* [Task requirements]:
(1) From the passage on the fixture housing and its drains, extract word for word the part starting at "Optionally, one or more of the diverter" and ending at "the tenon 510.".
(2) Continue the passage on the fixture housing and its drains from its final sentence.

Optionally, the sensitive components 548 and 549 include, but are not limited to, wiring, wiring harnesses, cables, lighting elements, instrumentation, other electrical components, or the like. The housing 546, optionally, is a housing similar to the housing 446 that is configured to enclose and support one or more of the sensitive components 548 and 549. The housing 546 is configured to receive the tenon 510 therein through the tenon orifice 554 where the tenon 510 can be secured to the housing 546 using the set fastener 550, in one example. The tenon orifice 554 can have different shapes configured to receive tenons 510 of different profiles, such as circular and non-circular shapes (e.g., square, oval, rectangular) and different sizes.

The liquid diverting assembly 513 is optionally one or more components of the housing 546 (and the ring diverter(s) 576) configured to intercept liquid that enters the housing 546. For example, the diverter recess 556 and the diverter recess 558 are recesses formed by walls of the housing 546, the isolation flange 560, and the isolation flange 562. The isolation flange 560 can be a flange coincident to at least a portion of one or more of the ring diverters 576 to enhance the interception of ingressing liquid. The isolation flange 560 can overlap and can be staggered relative to at least a portion of the ring diverters/diversion skirt 576 such as to form a labyrinth seal between the tenon 510, the ring diverters 576, and the housing 546. In some examples, isolation flange 560 (and optionally 562) are positioned between the sensitive components 548/549 and the drain(s) 566 (568).

Optionally, one or more of the diverter recess 556 and the diverter recess 558 form a portion of the drain reservoir 564. In some examples, the recesses extend between a proximal end of the housing 546 and the isolation flange 560. Also, each of the diverter recess 556 and the diverter recess 558 are optionally sized to allow for the ring diverters 576 to be placed along or optionally around a portion the tenon 510.

In an example, the drains 566 and 568 are be holes or bores in the housing 546 that are positioned in the drain reservoir 564. In some examples, the drain 566 is positioned in the diverter recess 556 and the drain 568 is positioned in the diverter recess 558. The housing 546 optionally includes one drain or several drains, such as 2, 3, 4, 5, 6, 7, 8, 9, 10, 15, 20, 30, 40, 50, 100 or the like.

Optionally, one or more of the housing joints 570, 572, and 574 are portions of the housing 546 at which the housing can flex, bend, rotate, or the like. In one example, one or more of the joints 570, 572, and 574 include a hinge that supports opening of the fixture housing 546 to access the components, such as the sensitive components 548, of the fixture 504. In some examples, the joints 570, 572, and 574 allow for access to one or more of the diverter recess 556 and the diverter recess 558. In some examples, the housing joints 570, 572, and/or 574 allow for positioning of the fixture 504 or a portion of the fixture 504 relative to another portion of the fixture 504.

* [Record extracts]:
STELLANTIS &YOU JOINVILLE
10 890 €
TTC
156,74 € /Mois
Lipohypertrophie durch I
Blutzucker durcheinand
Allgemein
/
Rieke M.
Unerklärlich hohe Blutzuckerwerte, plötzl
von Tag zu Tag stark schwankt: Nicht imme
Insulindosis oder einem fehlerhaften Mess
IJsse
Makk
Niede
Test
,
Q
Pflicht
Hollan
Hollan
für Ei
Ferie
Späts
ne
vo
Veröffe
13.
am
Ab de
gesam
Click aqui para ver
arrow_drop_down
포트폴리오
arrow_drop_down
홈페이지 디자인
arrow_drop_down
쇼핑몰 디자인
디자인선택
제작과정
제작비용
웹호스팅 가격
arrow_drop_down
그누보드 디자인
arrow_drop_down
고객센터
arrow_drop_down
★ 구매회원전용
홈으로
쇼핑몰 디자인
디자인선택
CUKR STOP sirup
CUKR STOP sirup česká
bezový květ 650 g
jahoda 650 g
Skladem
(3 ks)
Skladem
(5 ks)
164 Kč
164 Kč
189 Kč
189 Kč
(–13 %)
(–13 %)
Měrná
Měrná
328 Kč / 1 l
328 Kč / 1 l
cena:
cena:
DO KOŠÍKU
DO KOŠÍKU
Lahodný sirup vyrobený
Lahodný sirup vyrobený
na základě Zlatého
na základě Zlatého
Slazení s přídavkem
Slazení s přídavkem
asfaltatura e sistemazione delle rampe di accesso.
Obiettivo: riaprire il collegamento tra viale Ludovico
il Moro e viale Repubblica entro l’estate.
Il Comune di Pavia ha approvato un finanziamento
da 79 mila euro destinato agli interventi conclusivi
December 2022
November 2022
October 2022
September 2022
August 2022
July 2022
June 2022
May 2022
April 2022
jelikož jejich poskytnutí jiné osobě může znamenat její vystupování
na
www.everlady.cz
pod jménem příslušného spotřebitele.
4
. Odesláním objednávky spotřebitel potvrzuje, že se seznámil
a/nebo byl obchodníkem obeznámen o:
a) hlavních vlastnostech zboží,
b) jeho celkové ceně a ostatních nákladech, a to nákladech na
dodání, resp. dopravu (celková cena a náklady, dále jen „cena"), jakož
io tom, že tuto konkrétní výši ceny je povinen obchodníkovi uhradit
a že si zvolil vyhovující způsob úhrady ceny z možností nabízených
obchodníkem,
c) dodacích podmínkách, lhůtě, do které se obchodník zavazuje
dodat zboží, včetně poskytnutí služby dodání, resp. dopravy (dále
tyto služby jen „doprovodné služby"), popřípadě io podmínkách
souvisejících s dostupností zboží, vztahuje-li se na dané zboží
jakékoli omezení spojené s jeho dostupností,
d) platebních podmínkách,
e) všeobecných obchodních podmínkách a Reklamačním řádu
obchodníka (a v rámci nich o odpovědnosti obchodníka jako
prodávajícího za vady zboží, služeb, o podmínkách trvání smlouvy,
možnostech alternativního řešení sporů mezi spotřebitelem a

* [Results]:
(1)
Optionally, one or more of the diverter recess 556 and the diverter recess 558 form a portion of the drain reservoir 564. In some examples, the recesses extend between a proximal end of the housing 546 and the isolation flange 560. Also, each of the diverter recess 556 and the diverter recess 558 are optionally sized to allow for the ring diverters 576 to be placed along or optionally around a portion the tenon 510.

(2)
The ring diverters 576 are optionally rings, collars, skirts, or dividers. One or more of the ring diverters are optionally configured to engage and extend along (or optionally at least partially surround) a portion or more (such as a circumference) of the tenon 510. Optionally, one or more of the ring diverters 576 are configured to intercept liquid and divert the liquid before ingress to sensitive components of the fixture 504. In an example, the ring diverter 576 can be coincident with the tenon orifice 554 to help minimize (e.g., reduce or eliminate) ingress of liquid. In another example, the ring diverter 576 is coincident with one or more features, such as one or more isolation flanges, such as the flange 560, to enhance prevention of ingress (e.g., with a tortuous or serpentine path through the ring diverter and the isolation flange before the sensitive components 548 and 549). Optionally, the ring diverter is at least partially aligned with one or more of the tenon orifice 554, the isolation flanges 560 and 562, or the like to block the ingress of moisture, particulate matter, or the like.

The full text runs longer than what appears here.